(Electronic design automation data)
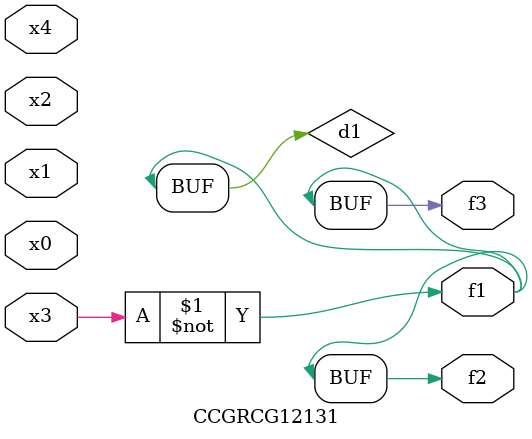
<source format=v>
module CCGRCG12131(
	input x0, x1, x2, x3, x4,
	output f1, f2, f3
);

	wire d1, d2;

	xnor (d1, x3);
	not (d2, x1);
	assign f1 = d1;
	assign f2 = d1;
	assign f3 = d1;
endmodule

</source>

==

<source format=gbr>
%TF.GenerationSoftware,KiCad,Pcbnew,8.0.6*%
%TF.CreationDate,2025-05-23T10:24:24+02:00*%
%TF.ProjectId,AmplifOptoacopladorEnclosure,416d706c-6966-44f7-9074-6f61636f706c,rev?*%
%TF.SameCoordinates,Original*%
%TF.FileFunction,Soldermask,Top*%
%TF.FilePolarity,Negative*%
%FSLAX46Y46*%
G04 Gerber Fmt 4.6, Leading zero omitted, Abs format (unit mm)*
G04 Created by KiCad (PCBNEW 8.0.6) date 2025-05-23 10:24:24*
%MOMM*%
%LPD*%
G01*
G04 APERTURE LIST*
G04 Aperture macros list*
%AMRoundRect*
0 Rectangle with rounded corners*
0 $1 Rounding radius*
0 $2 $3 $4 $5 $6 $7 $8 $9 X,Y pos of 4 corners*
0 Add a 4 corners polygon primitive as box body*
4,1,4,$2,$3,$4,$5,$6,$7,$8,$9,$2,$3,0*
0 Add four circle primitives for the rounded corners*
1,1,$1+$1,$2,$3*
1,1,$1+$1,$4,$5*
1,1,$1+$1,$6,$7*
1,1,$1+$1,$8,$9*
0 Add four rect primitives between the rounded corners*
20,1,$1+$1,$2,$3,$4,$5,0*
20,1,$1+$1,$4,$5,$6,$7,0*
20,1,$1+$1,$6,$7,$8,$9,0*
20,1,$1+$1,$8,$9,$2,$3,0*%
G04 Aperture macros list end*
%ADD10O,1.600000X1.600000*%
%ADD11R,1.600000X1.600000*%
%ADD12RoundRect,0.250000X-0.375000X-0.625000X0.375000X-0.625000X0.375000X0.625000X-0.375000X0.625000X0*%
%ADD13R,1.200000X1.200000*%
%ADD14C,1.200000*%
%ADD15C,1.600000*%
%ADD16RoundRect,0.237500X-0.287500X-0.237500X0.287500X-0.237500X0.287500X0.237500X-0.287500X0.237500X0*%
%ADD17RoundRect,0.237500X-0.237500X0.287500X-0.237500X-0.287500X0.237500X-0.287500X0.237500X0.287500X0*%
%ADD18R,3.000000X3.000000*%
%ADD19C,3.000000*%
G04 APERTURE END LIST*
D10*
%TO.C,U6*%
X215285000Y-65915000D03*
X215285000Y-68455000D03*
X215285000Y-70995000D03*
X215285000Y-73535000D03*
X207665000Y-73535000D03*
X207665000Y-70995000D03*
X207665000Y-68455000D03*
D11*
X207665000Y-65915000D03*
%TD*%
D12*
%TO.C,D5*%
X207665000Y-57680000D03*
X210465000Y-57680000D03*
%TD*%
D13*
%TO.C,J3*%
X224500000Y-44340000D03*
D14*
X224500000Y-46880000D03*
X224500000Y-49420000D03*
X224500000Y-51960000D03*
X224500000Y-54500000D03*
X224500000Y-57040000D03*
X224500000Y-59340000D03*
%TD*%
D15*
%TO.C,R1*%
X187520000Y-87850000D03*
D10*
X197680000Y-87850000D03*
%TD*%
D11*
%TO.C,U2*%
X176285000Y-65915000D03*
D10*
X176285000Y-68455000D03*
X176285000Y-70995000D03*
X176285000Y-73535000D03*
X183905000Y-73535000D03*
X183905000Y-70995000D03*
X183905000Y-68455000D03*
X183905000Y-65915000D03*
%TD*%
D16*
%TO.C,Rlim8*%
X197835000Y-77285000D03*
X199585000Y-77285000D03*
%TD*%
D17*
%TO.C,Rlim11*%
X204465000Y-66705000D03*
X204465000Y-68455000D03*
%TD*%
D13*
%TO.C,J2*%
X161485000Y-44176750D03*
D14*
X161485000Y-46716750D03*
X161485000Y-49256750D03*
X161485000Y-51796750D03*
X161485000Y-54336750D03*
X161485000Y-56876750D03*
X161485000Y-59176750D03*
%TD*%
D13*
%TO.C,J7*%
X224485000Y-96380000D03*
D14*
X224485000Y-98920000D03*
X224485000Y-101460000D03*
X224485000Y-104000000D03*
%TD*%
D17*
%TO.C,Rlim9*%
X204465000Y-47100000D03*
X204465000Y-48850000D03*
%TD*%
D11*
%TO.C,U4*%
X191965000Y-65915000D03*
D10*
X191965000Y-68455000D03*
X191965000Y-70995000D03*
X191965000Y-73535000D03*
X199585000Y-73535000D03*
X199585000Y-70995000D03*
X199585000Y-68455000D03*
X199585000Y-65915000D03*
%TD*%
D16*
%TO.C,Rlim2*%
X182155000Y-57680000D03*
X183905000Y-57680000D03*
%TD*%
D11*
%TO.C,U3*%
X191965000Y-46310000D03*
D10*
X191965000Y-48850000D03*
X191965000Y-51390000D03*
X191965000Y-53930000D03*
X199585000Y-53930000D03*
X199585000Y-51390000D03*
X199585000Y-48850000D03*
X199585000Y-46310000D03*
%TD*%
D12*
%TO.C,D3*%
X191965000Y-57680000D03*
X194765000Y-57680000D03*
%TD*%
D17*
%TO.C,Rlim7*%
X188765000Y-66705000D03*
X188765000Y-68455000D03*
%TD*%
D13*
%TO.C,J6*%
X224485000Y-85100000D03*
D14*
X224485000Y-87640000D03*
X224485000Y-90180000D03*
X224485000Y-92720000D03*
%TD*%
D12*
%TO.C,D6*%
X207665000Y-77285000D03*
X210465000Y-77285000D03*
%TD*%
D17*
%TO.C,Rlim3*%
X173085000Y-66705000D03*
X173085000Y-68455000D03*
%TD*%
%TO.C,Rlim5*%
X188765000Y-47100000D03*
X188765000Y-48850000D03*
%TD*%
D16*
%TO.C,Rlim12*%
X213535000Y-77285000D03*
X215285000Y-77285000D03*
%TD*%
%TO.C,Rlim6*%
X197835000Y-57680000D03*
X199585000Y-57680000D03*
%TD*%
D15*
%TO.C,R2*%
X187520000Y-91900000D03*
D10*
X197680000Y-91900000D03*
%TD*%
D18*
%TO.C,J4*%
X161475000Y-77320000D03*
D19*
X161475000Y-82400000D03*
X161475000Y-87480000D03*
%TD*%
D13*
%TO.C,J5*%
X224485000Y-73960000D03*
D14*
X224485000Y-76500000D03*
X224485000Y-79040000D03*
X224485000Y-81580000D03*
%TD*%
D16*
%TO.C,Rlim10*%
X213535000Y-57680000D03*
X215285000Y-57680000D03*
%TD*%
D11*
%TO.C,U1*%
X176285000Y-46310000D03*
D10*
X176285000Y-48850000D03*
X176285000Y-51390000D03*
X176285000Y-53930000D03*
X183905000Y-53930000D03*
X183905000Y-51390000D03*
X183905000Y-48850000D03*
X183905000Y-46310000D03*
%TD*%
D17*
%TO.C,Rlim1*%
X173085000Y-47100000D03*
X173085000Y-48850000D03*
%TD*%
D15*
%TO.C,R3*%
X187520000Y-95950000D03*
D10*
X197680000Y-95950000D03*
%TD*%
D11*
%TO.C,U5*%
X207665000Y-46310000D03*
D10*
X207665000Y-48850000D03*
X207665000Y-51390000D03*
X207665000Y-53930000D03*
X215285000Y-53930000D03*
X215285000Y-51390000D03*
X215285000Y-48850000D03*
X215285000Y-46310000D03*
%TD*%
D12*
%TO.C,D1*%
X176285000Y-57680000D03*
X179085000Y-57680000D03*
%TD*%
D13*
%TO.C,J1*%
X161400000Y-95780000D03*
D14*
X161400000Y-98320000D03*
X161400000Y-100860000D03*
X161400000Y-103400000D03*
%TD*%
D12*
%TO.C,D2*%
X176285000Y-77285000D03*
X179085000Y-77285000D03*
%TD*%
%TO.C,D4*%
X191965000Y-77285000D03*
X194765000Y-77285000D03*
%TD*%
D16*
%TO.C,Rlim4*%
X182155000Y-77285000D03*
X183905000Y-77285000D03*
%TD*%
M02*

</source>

__Task brief__: In the records above, some lines hold the word "assign"; copy each such line.

__Expected answer__:
	assign f1 = d1;
	assign f2 = d1;
	assign f3 = d1;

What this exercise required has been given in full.